Solon H. Borglum
Nothing influenced Solon Borglum's art more than the animals and people who inhabited or invaded the American West during the late nineteenth century. As it did for his contemporaries Frederic Remington and Charles Schreyvogel, the West became the focus of Borglum's intense powers of observation and the subject of his art.
Borglum was born to Danish parents who had immigrated to America in 1864. After a decade of living in Utah, Wyoming, and Idaho, the family finally settled in Fremont, in western Nebraska. Solon's father was a physician but had begun his adult life as a wood carver, which almost certainly influenced Solon's older brother, Gutzon, to pursue a career as an artist. Having shown little interest in formal schooling, the younger son spent his teens working on a ranch his father owned near Fremont. He showed a talent for drawing horses, and his careful studies of their movements prompted Gutzon to encourage Solon to pursue art as a profession. In 1893 Solon gave up ranching and went to Omaha to study with J. Laurie Wallace, a former pupil of Thomas Eakins.

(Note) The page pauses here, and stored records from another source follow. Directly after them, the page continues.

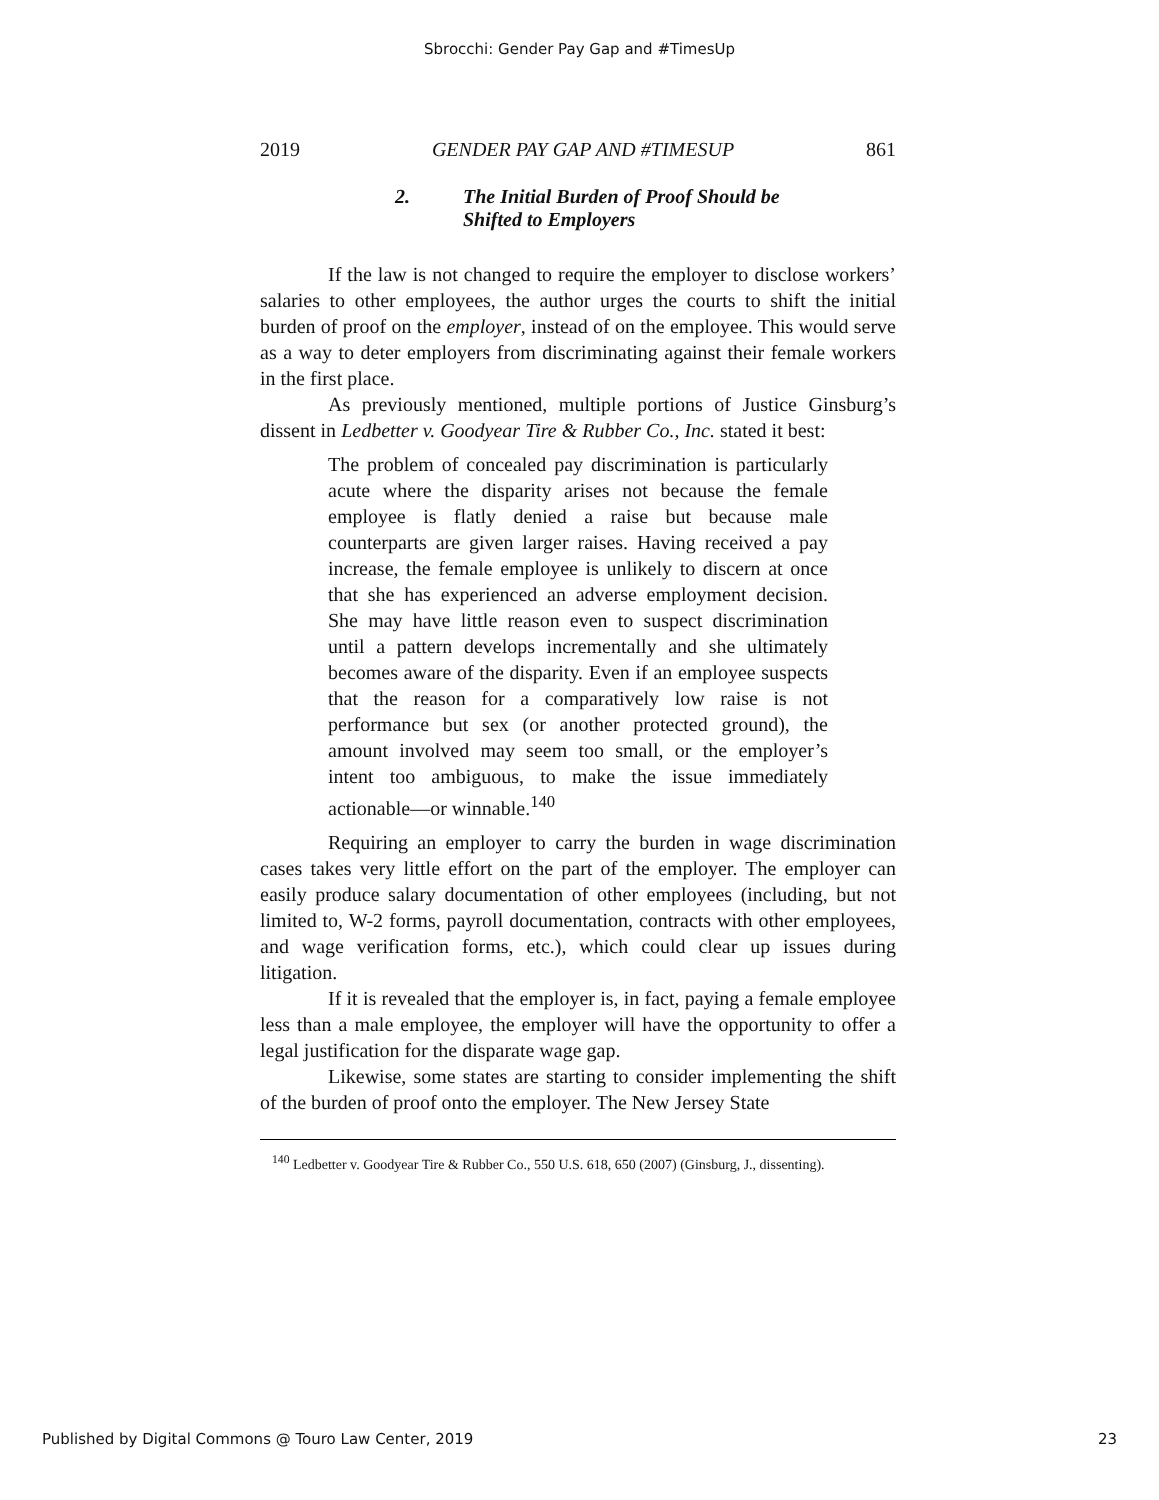Sbrocchi: Gender Pay Gap and #TimesUp
2019 GENDER PAY GAP AND #TIMESUP 861
2. The Initial Burden of Proof Should be
Shifted to Employers
If the law is not changed to require the employer to disclose workers’ salaries to other employees, the author urges the courts to shift the initial burden of proof on the employer, instead of on the employee. This would serve as a way to deter employers from discriminating against their female workers in the first place.
As previously mentioned, multiple portions of Justice Ginsburg’s dissent in Ledbetter v. Goodyear Tire & Rubber Co., Inc. stated it best:
The problem of concealed pay discrimination is particularly acute where the disparity arises not because the female employee is flatly denied a raise but because male counterparts are given larger raises. Having received a pay increase, the female employee is unlikely to discern at once that she has experienced an adverse employment decision. She may have little reason even to suspect discrimination until a pattern develops incrementally and she ultimately becomes aware of the disparity. Even if an employee suspects that the reason for a comparatively low raise is not performance but sex (or another protected ground), the amount involved may seem too small, or the employer’s intent too ambiguous, to make the issue immediately actionable—or winnable.<sup>140</sup>
Requiring an employer to carry the burden in wage discrimination cases takes very little effort on the part of the employer. The employer can easily produce salary documentation of other employees (including, but not limited to, W-2 forms, payroll documentation, contracts with other employees, and wage verification forms, etc.), which could clear up issues during litigation.
If it is revealed that the employer is, in fact, paying a female employee less than a male employee, the employer will have the opportunity to offer a legal justification for the disparate wage gap.
Likewise, some states are starting to consider implementing the shift of the burden of proof onto the employer. The New Jersey State
<sup>140</sup> Ledbetter v. Goodyear Tire & Rubber Co., 550 U.S. 618, 650 (2007) (Ginsburg, J., dissenting).
Published by Digital Commons @ Touro Law Center, 2019 23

Following this early, and evidently brief, formal training, Solon joined Gutzon at his home in the Sierra Madre Mountains. A personality clash with Gutzon's wife, however, forced Solon to move on he went to Los Angeles, where he painted portraits, and to Santa Ana, where he taught art privately. He had little success, however, and in November 1895 he went to Cincinnati, where he entered the Art Academy. One of his instructors, the sculptor Louis T. Rebisso, encouraged him to try sculpting, and his first effort was a sculpture of a group of horses based on observations and drawings he had made at the United States mail stables in Cincinnati.